そんなこんなで草原へ到着。素早く瓶の中に魔力を込める。

「こんな感じか?」

「はい。そんな感じですね。」

「……ONとOFFって出来る?」

「…分かりました、空気を読んで対応します。」
任務は終了だ。これで俺らも帰れる。かれこれ2日かけてきたからな。たまにはのんびり行くのもいいかと思ったし、のんびりきたのだが。


場所はギルドで。

「報酬は精霊…ですか?」

「はい。これは陛下があなたにプレゼントしてくださった依頼だったんですよ。」

「そうだったんですか。」

「では、これを。それは契約の瓶です。それを持ったまま、と唱えてください。そうすれば精霊がきます。そしたら精霊と契約してください。契約すると手にその紋様が現れます。因みに本来ならこれは学園でされるはずだったんです。他の方々にも同じ処置をしているので気に病まないでもいいですよ。」

「ありがとうございます。ではやってみます。
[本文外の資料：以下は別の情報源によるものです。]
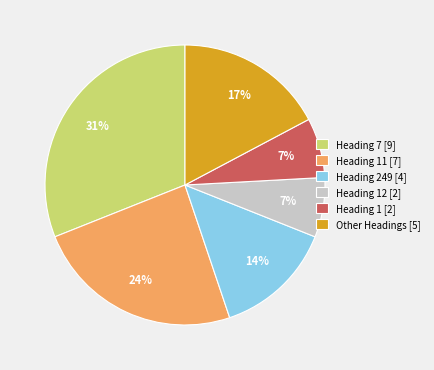

What is the largest slice in the pie chart?

Heading 7 [9]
」

さっきの説明の通り呪文召喚を唱えてみると、あたりが光り出したのである。もちろん、闘技場でだ。危ないし。

「貴君が我のマスターとなる者か。なるほどこれ程の加護見たことがない。コレは私じゃないと解けんな。」
そう言い、俺の加護をシャボン玉のように割る。俺はその目の前にいる者に見覚えがあるような気がした。
と言うよりかは、この世界の住人なら知っているようなやつだ。